The Cloud revolution will develop faster than any previous industrial revolution. Every tech corporation knows this, and also knows that everything’s on the table: poor judgment married to bad luck could land them a last rites appointment with the liquidator.
The competition then will be fierce and while this is good for customers it also brings counter-intuitive dangers to the tech sector.
Competition can provide all sorts of market goods but in an informatics revolution it can also mean isolation which is commercial death.
Co-operation and collaboration are critical in this industry like no other. Firstly, company offerings have to be compatible with all major, and many minor, technologies in the market. Secondly, this is an informatics contest, knowing what’s going on at all times and across a global front is the difference between being Goldman Sachs and Lehman Bros,
This might go some way to explaining why VMware has become a gold member of the OpenStack foundation, with which it previously was in competition.

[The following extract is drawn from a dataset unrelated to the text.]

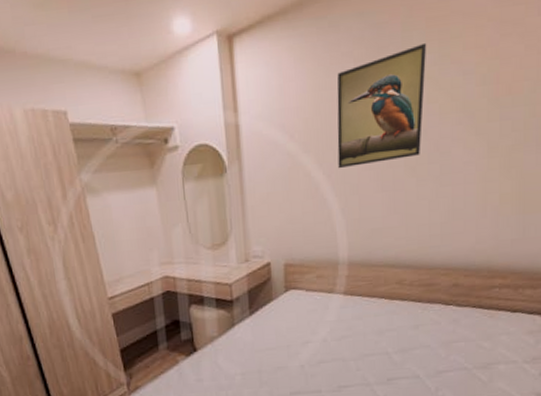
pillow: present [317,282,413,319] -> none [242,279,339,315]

OpenStack itself is bouncing back after losing a founding partner earlier this summer when NASA announced that it will no longer be using the opensource cloud control layer in their data centres.
And as a Parthian shot, NASA said that they would be using
OpenStack’s Amazon rival operating system because it provided “an
interoperable, standards-based, and secure environment”. It also leaked
out later that NASA was pursuing a more budget friendly option. Ouch!
But with the VMware news this was 2 steps-backwards-3-steps forward for OpenStack.
VMware’s own cloud OS, Vsphere, is a rival to OpenStack but this latest move might be an acknowledgement that even for a primal force in cloud computing like VMware, it has to concede to the market logic of a free, multivalent offering like OpenStack.
Apparently, from this news VMware’s calculus seems to be the more powerful a competitor is the closer you have to keep them. In this way VMware will know what OpenStack is planning next and might even position itself to influence that strategy.
Another benefit for the virtualisation giant in joining the OpenStack foundation is that it gives it a more secure base to compete with Citrix’s cloud platform, CloudStack.
Citrix had earlier backed OpenStack but surprised the industry when it pushed its own platform forward at the expense of its previous allegiance. VMware might have seen a great opportunity to cause its rival a lot of discomfort.
Regardless of VMware’s Cloud strategy, this story illustrates just how much more complex the IT industry is to navigate for companies: no other business sector has a disruptive anarchic tendency that seeks to give product away for free just to be…well…disruptive.